¡FELIZ 2021!

¡Cuántos suspiros hemos pegado detrás de una mascarilla! ¡Vaya año! ¡Y lo que nos queda! 2020 fue un año nefasto para todo el mundo y en especial para nuestro país. España, por las consecuencias de la pandemia del coronavirus que estamos viviendo ha aspirado fuerte y prolongadamente. Todos los sectores económicos y culturales se han quedado en cueros. El castillo de naipes se desmoronó y toca, otra vez, con mucho esfuerzo y tremendo sacrificio, volver a juntar las cartas para construir un futuro mejor, tanto para nosotros como para los que vienen detrás, sin olvidar a esos que nos han dejado sin la posibilidad de plantarle cara al virus de Wuhan.

Lo único positivo que se puede sacar de esta tremenda ruina sanitaria es que nos ha hecho apreciar las cosas pequeñas que antes no sabíamos ver. Un simple beso, un abrazo, una quedada con amigos….. Para los locos del toreo, el run run de una tarde de expectación en una plaza de toros en día de “no hay billetes” sin restricción de aforo, el olé ante el natural de un torero, la emoción del toro bravo….

Añoramos la alegría. La normalidad sin “nueva” por delante. Como esa que quiso  imprimir en las notas de un pasodoble el compositor marteño Antonio Álvarez Alonso, sentado en una de las mesas del Café España en Cartagena.

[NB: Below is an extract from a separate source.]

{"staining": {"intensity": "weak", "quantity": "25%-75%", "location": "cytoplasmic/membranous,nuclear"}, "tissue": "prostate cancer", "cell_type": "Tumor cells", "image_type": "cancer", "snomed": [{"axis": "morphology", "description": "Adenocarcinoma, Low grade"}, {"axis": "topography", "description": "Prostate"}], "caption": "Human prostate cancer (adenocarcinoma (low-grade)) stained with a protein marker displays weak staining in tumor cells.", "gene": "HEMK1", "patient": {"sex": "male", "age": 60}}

Precisamente, la composición “Suspiros de España” (llamada así por la inspiración del compositor de Jaén al ver los dulces de merengue y almendra de una confitería de la calle Mayor de la ciudad portuaria), fue elegida para formar parte del Concierto de Navidad que ofreció hace unos días la Orquesta de Radio Televisión Española, dirigida magistralmente por Andrés Salado.

La gran obra del maestro Antonio Álvarez, estrenada en 1902 por la banda de música de infantería de Marina en la plaza San Sebastián de Cartagena, es un himno pero sin galones. Todo el mundo la conoce y se identifica con ella. Su melodía condensa lo mejor de nuestra tierra. Por eso ha sido utilizada, como lamentablemente tantas otras cosas en este país, por esos que lo quieren dividir en dos, en ideologías sin razón cuando la máxima real debe ser el bien común de todos los ciudadanos que conviven en él.

Con la interpretación de este pasodoble con sangre murciana, ese que pone los bellos de punta cuando la banda de música del maestro Tejera toca sus acordes en la plaza de toros de la Real Maestranza de Caballería de Sevilla acompañando la faena de un valiente de luces en su rubio albero, queremos desearles un Feliz 2021. Que saquen la fuerza necesaria para seguir adelante, para hacernos fuertes ante la adversidad. Lo mejor está por llegar.